Furthermore, adult immune systems already equipped with chickenpox
antibodies, continue to get stronger and develop as they come into contact
with the varicella virus. Pediatricians who frequently see children with
chickenpox tend to have powerful antibodies to the disease, and, so,
rarely contract shingles later in life. During this last week and a half,
in the process of taking care of my virus-ridden children, my immune
system geared up against the disease, produced extra antibodies, and
perhaps further refined itself, equipping me with disease-fighting power.

Is there any value to this immune system training? I don't know for sure.
The question has not been studied. When Merck tracks the effect of the
chickenpox vaccine, they do not ask what the cost to our immune system is.
But they do look at short-term financial trade-offs. The vaccine costs
about $40 per child, the argument goes. The annual cost to "society" of
hospitalizations and lost work is estimated to be more than $400 million
by the Center for Disease Control in Atlanta. The obvious short-term
financial savings justify the vaccine.

Suddenly concerned with the practical aspects of a single mother's life,
the head of the University of Florida vaccine study says, "If you have a
single mother with five children and one child comes down with chicken
pox, the mother either has to take off work or hire a baby sitter. When
one child comes down with chicken pox, two weeks later another one comes
down with it and then other cases may follow. A mother in such a family is
literally out of work or paying for a babysitter for a month or more."
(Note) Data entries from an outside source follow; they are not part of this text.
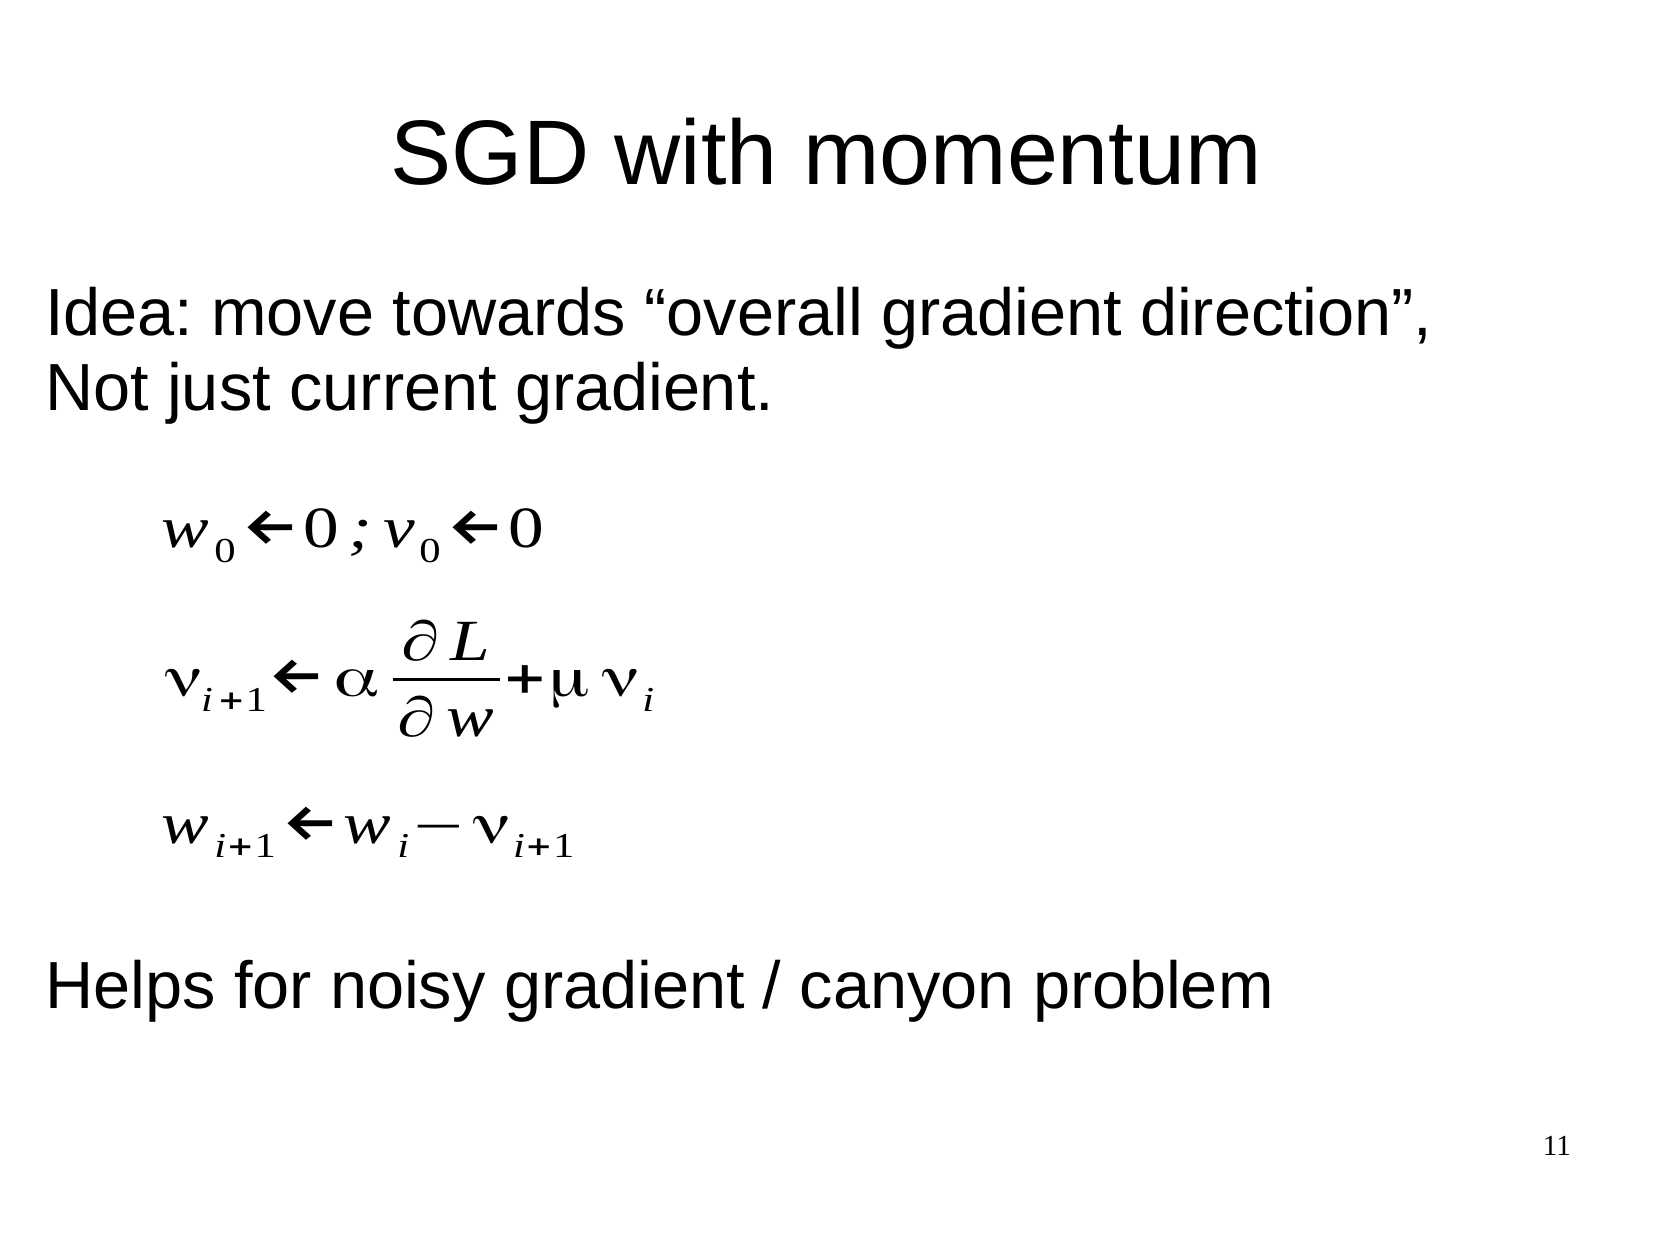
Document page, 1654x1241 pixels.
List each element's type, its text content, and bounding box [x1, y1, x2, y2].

title SGD with momentum [82, 49, 1571, 257]
chart [143, 792, 593, 867]
chart [143, 608, 673, 749]
text_box Idea: move towards “overall gradient direction”, Not just current gradient. Helps for noisy gradient / canyon problem [45, 275, 1471, 1098]
chart [143, 496, 563, 572]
True. It is no piece of cake to nurse any number of children through the
disease. And it's even harder in this society - with so many uninsured,
rare instances of unpaid sick leave, and even rarer instances of paid time
off to care for sick family members. The vaccine could be quite practical
to a single mom of five children, but let's not accept that as a solution.
A quick-fix vaccine should not direct our attention away from larger
political goals and supports for families - such as universal health care
and adequate benefits.

Other deeper concerns could be addressed as well. While Merck lines its
pockets with profits through the sale of a vaccine that protects against
one isolated virus, who is addressing themselves to our immune system's
other needs? Such as an adequate diet, cleaner air and water, access to
such stress-reducing resources as adequate housing, decent schools,
fulfilling jobs, etc.

There are lots of ways we need to take care of ourselves, our children,
and our single mothers. Varivax might indeed be a life-saving vaccine for
some who are most vulnerable to the virus, and it should be an option for
people. However, health protections should not be based only on short-term
gains. It may be that our immune systems are somewhat inconvenient to
maintain: they need the occasional annoying battle with a virus; they need
bodies that are adequately nourished and cared for. Nor should health
protections be based on the needs of a profit-driven economy that wants to
prevent illness because illness is inconvenient.